● **Aim of the task**
Please transcribe the data from its beginning through the line containing "parlo della versione", both included, keeping every character unchanged. Leave the pictures out of your answer.

** Opening Material for this task block **

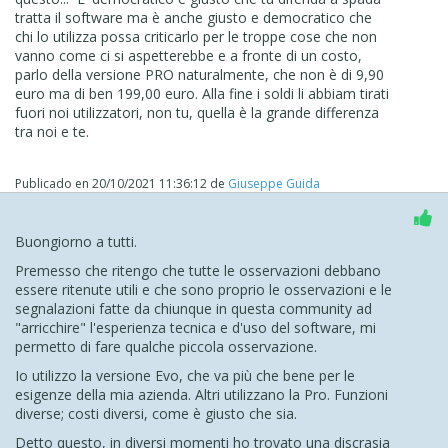
tratta il software ma è anche giusto e democratico che
chi lo utilizza possa criticarlo per le troppe cose che non
vanno come ci si aspetterebbe e a fronte di un costo,
parlo della versione PRO naturalmente, che non è di 9,90
euro ma di ben 199,00 euro. Alla fine i soldi li abbiam tirati
fuori noi utilizzatori, non tu, quella è la grande differenza
tra noi e te.
Publicado en
20/10/2021 11:36:12
de
Giuseppe Guida
Buongiorno a tutti.
Premesso che ritengo che tutte le osservazioni debbano
essere ritenute utili e che sono proprio le osservazioni e le
segnalazioni fatte da chiunque in questa community ad
"arricchire" l'esperienza tecnica e d'uso del software, mi
permetto di fare qualche piccola osservazione.
Io utilizzo la versione Evo, che va più che bene per le
esigenze della mia azienda. Altri utilizzano la Pro. Funzioni
diverse; costi diversi, come è giusto che sia.
Detto questo, in diversi momenti ho trovato una discrasia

** Closing Material for this task block **

● **The answer**
tratta il software ma è anche giusto e democratico che
chi lo utilizza possa criticarlo per le troppe cose che non
vanno come ci si aspetterebbe e a fronte di un costo,
parlo della versione PRO naturalmente, che non è di 9,90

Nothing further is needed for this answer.